- Outfielder
- Born: February 10, 1912 Nashville, Tennessee, U.S.
- Died: July 11, 1999 (aged 87) Nashville, Tennessee, U.S.
- Batted: LeftThrew: Right

Negro league baseball debut
- 1937, for the Washington Elite Giants

Last appearance
- 1948, for the Baltimore Elite Giants

Career statistics
- Batting average: .301
- Hits: 632
- Home runs: 29
- Runs batted in: 277
- Stolen bases: 65

Teams
- Washington / Baltimore Elite Giants (1937–1940); New York Black Yankees (1941); Baltimore Elite Giants (1942–1948);

Career highlights and awards
- 7× All-Star (1941, 1943, 1944, 1946, 1947); Negro National League batting champion (1947);

= Henry Kimbro =

American baseball player (1912–1999)

Henry Allen Kimbro (February 10, 1912 - July 11, 1999), nicknamed "Jimbo", was an American Negro league baseball outfielder from the late 1930s through the early 1950s. He played for the Washington Elite Giants, Baltimore Elite Giants, and the New York Black Yankees and managed the Birmingham Black Barons from 1952 to 1953 before retiring from baseball.

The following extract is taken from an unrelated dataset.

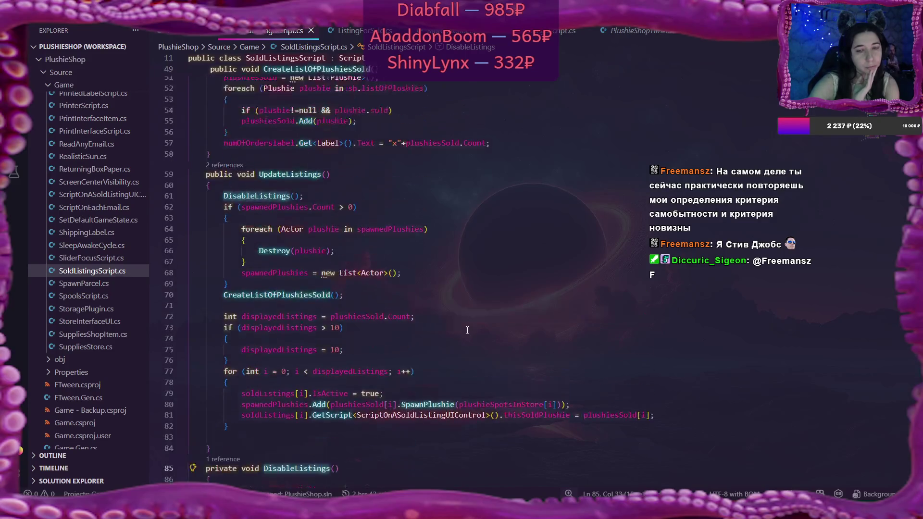
{"action": "key", "text": "alt+Tab"}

Kimbro was a lead-off hitter for most of his professional baseball career, owing to his patience at the plate and speed around the base paths. Notable accomplishments include finishing third in batting average twice; .371 in 1946, .363 in 1947. He appeared in six East-West All-Star Games.

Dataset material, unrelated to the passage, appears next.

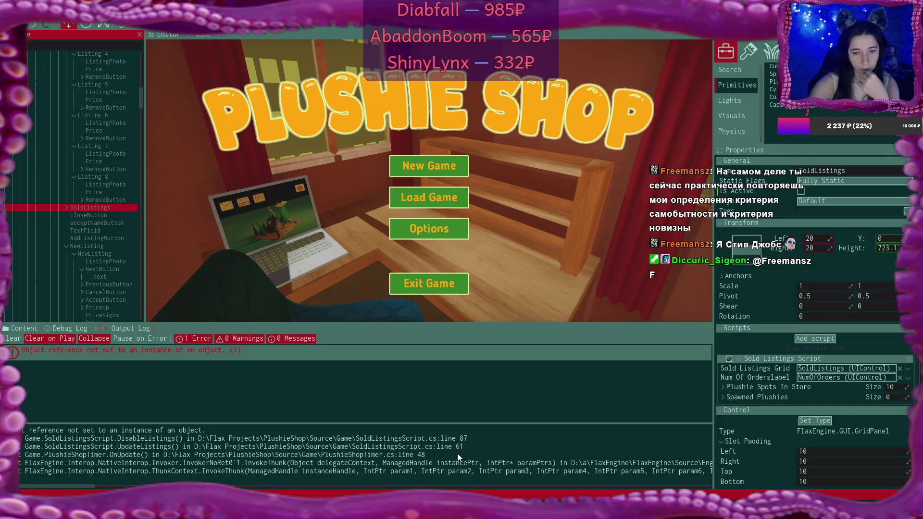
{"action": "key", "text": "alt+Tab"}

In 1939, the Elite Giants made the postseason in unique circumstances. They participated in a four-team tournament that matched them against the Newark Eagles. He batted .313 with a run batted in as the Giants won in four games. In the League Championship Series, facing the legendary Homestead Grays, he batted .167 with three hits in five games, but they prevailed over Homestead for their first and only pennant. 1940, he led the Negro National League in runs (48), walks (39) along with at-bats (213) and plate appearances (254). In 1947, he led the league in runs (69), hits (93), doubles (24), RBI (52) to go along with a .384/.448/.624 batting line. He was the second Elite Giant to win a league batting title (teammate Roy Campanella won it 1945 and Lester Lockett would later win it in 1948). He also played for Havana in the Cuban Winter League during the 1947–48 season.

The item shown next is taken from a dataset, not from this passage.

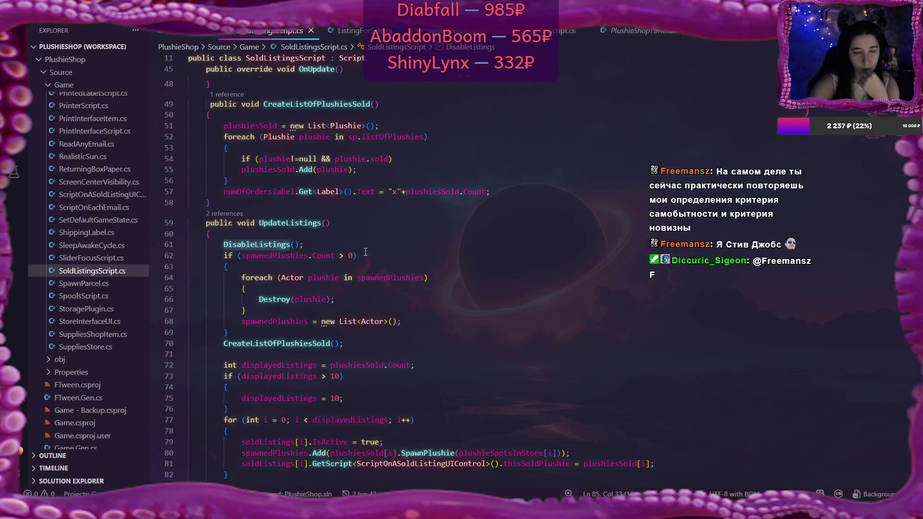
Step: Select the soldListings initialisation line in OnStart, then place the caret at the top of DisableListings
{"action": "scroll", "coordinate": [295, 248], "scroll_direction": "down", "scroll_amount": 3}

In 1948, he played a league high 58 games in the final major league season of the Negro leagues. He batted .269, but he walked 58 times to lead the league in on-base percentage for .450 while also leading the league in plate appearances (265), hit by pitch (seven), and runs (53). In 1948, the Giants contended for the league pennant once more. In four games, Kimbro batted .615 with eight hits, but Homestead beat Baltimore. In batting, Kimbro ranks highly among all-time statistics in Elite Giants history: first in hits (599), Wins above replacement (14.4), games (511), walks (285), stolen bases (55), and runs batted in (264). As a center fielder, he led the league in games five times, putouts three times, assists twice, and errors twice.

Kimbro once hit a home run over the roof of Briggs Stadium in Detroit.

In 2004, Kimbro was posthumously inducted into the Tennessee Sports Hall of Fame.

Kimbro was honored by the Nashville Sounds on June 19, 2024, by giving away bobble heads.